Omnibus Law Beri Kemudahan bagi UMKM, Perlu Dukungan Korporasi

ANTARA FOTO/Ardiansyah/pras.
Perajin menyelesaikan pembuatan kain tapis khas Lampung di Tejo Sari, Metro Timur, Lampung, Jumat (2/10/2020). Pemilik usaha mikro kecil dan menengah (UMKM) Dela Tapis mengaku sempat berhenti produksi akibat adanya pandemi COVID-19, kini mulai bangkit kembali dan sudah mulai menerima pesanan dari beberapa daerah di luar Lampung melalui daring.
Penulis: Rizky Alika
Editor: Pingit Aria
8/10/2020, 19.08 WIB

Omnibus law UU Cipta Kerja memberi kemudahan bagi Usaha Mikro Kecil dan Menengah (UMKM) dalam mendaftarkan usahanya, termasuk membentuk Perseroan Terbatas (PT). Selain dukungan pemerintah, kolaborasi antara korporasi besar dan UMKM dinilai akan memberi dampak ekonomi yang lebih besar.

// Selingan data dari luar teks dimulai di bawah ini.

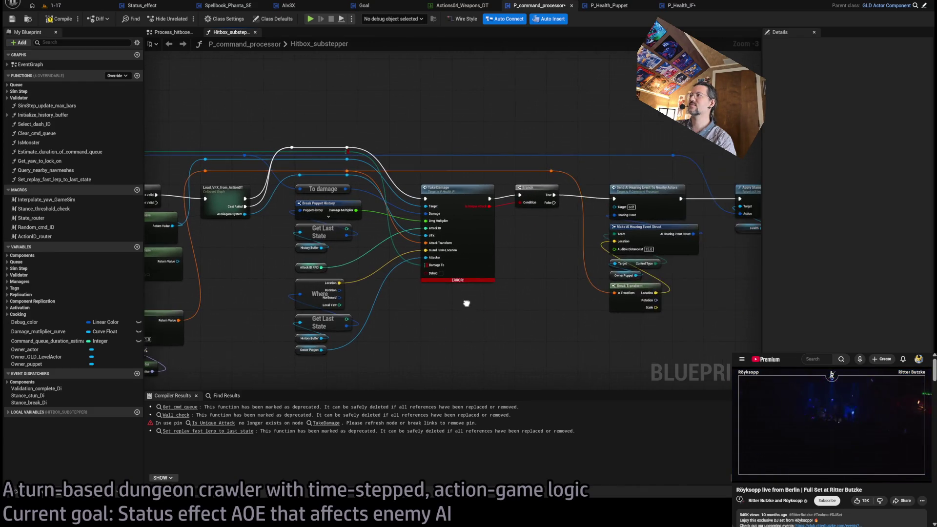
scroll(477, 251, "up", 3)
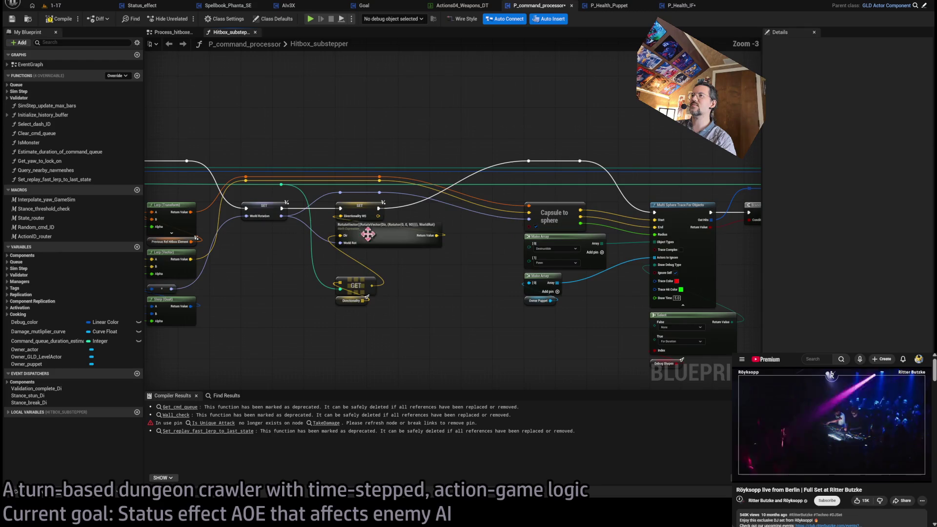
scroll(678, 257, "down", 3)
scroll(634, 266, "up", 1)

Ekonom senior Institute for Development of Economic and Finance (Indef) Aviliani menilai perlu kerja sama antara korporasi dan Usaha Mikro Kecil dan Menengah (UMKM) untuk mengurangi kesenjangan.

"Dalam omnibus law harus ada yang diperhatikan, maka perlu insentif yang diarahkan ke perusahaan besar dan UMKM yang mau bersatu," kata Aviliani dalam Forum Dialog dan Selebrasi 82 Tahun Sinar Mas yang digelar secara virtual, Kamis (8/10).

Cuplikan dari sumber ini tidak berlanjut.